「夜遅くの食事は肥る」という神話|フィジオ福岡 栄養摂取のタイミング

「夜遅くの食事は肥る」という神話があります。
しかし、睡眠中にも日中と同様にエネルギーは消費しており、定期的に運動を行う人は寝ている時でも代謝が高まっていることが示されています。
ある研究で、就寝前に30gのホエイ、カゼインあるいは炭水化物を摂取させたところ、起床時の空腹感が弱く就寝中の代謝率も上昇していたという報告があります。

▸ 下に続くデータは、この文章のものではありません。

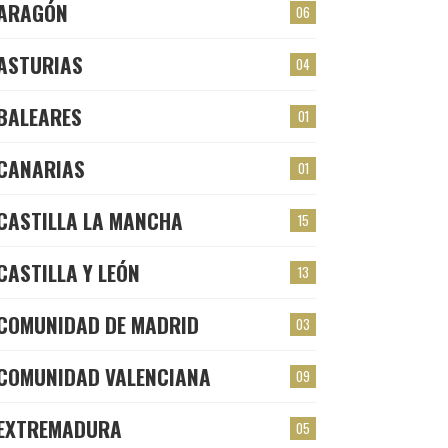
ARAGÓN
06
ASTURIAS
04
BALEARES
01
CANARIAS
01
CASTILLA LA MANCHA
15
CASTILLA Y LEÓN
13
COMUNIDAD DE MADRID
03
COMUNIDAD VALENCIANA
09
EXTREMADURA
05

就寝前の食事は「消化吸収が低下している」というのは間違い。

またタンパク質は一度に大量に取るよりも、均等に摂るほうが同化率は高いといわれています。
一度にタンパク質を過剰に摂取しても同化反応は食べた分だけ高まって維持されることにはならない、ということです。
研究報告では、均等に摂ることで25%も同化率が高まるということもいわれております。
タンパク同化は1日単位でなく食事単位で考えるべきで、理想は20~40g程度を3~4時間おきに摂取することだと考えられています。

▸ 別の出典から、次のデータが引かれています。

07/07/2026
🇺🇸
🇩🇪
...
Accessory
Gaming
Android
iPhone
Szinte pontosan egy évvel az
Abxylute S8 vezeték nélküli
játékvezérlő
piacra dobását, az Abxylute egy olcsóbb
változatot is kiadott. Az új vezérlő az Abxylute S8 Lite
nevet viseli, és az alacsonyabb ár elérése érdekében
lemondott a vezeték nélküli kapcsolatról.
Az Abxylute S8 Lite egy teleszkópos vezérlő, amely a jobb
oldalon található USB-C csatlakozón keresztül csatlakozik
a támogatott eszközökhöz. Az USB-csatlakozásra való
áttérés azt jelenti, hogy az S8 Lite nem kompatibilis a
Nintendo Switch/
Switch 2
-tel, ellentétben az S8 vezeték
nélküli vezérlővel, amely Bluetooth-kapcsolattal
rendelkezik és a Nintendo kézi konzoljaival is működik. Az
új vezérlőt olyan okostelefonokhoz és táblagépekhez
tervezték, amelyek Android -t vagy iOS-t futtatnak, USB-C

実際就寝中は補給ができないわけですが、だからこそなおさら就寝前にはきちんとタンパク質を摂らなければならないということもいえるでしょう。
実は就寝前の食事は「消化吸収が低下している」というのは間違いであるといわれています。
むしろ、身体は積極的に摂取した食事を取り込もうとし、同化を促すとさえいわれています。
就寝前のタンパク質に関する実験では、就寝前に40gのカゼインを摂取したグループはプラセボより睡眠中の窒素バランスがプラスとなっていたと報告がされています。
別の実験では28gのタンパク質+15gの炭水化物を就寝前に摂取することで筋量と筋力が著しく増加したという報告もあります。

就寝前の食事は成長・発達には非常に大事である。

睡眠を妨げない程度に、という前提ですが就寝前の食事は成長・発達には非常に大事であるということがわかります。
もちろん、なんでも良いというわけではなく、消化の遅いタンパク質と良質の脂質がベストだと考えられます。
筋発達のためには、就寝前のためにタンパク質の枠を確保しておくこと。
たとえば1日160gのたんぱく質を摂取するのであれば20gを就寝前、残りを日中に均等に摂取するようにすると効率が良いと考えられます。